Natural killer (NK) cells are bone marrow–derived granular lymphocytes that have a key role in immune defense against viral and bacterial infections and malignancies. NK cells are traditionally defined as cells of the innate immune response because they lack RAG recombinase–dependent clonal antigen receptors. However, increasing evidence suggests that NK cells can display several features that are usually attributed to adaptive immune cells, such as memory. Now, a study led by researchers at the University of Bonn decodes a new mechanism of how NK cells can specifically attack pigmented cells of the skin using memory. The team state that their results may provide new insights into the development of the skin-depigmenting disease vitiligo and offer new options for the treatment of malignant melanoma. These opensource study is published in the journal Immunity.
Previous studies show that pigmented cells of the skin are crucial as a protective shield against UV-radiation. An often-desired suntan can only form with the aid of the enzyme tyrosinase inside these pigmented cells. The compound monobenzone can specifically block tyrosinase and thereby trigger a stress reaction. As a result, the immune system attacks the affected pigmented cells. A frequent consequence is vitiligo, which leads to milky-white unpigmented areas on the skin.

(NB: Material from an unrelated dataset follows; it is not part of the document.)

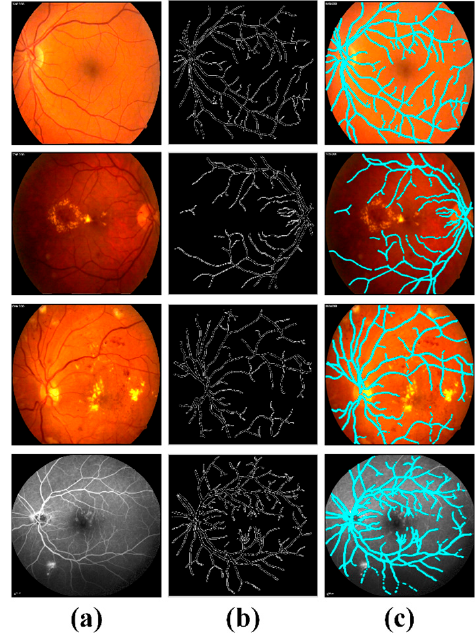
Figure 11. Extracted blood vessels through the proposed system in the [37,41] datasets. ( a ) Original fundus / FA scans; ( b ) extracted blood vessels through proposed system and ( c ) overlaid blood vessels on original fundus / FA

Scientific studies have shown that people with vitiligo are at lower risk of developing malignant melanoma. A possible method for treating this type of cancer could involve actively triggering vitiligo with the tyrosinase blocker monobenzone. However, the initial mechanism by which the immune system identifies the monobenzone-exposed pigmented cells as dangerous, before attacking them, has been unclear so far. The current study explores this path in detail in mice.
The current study utilises mice that are not able to form any functional T and B lymphocytes and applied low doses of monobenzone several times in succession on the rodents’ skin. Results show that white spots still developed in the animals’ fur, and previously transferred malignant melanoma cells were destroyed, because the mice’s natural killer cells remembered and attacked the pigmented cells. Data findings show that the multiple monobenzone exposures induced only natural killer cells to recognize and attack the pigmented cells.
Results show that in order for this immune response to occur, an immune-checkpoint had to give the green light first, namely the NLRP3 inflammasome. The lab explain that this is a protein complex that integrates multiple pieces of signalling information in macrophages, special phagocytes that reside in tissues. They go on to add that once switched on, macrophages then decide whether immune cells including natural killer cells receive their marching orders.
The team surmise that their results show that these NK immune cells can indeed remember pigmented cells when they come into more frequent contact with a specific contact allergen. For the future, the researchers state that their results may open up new therapeutic avenues for the treatment of malignant melanoma, demonstrate a new type of immune recognition and could even shed new light on the development of vitiligo.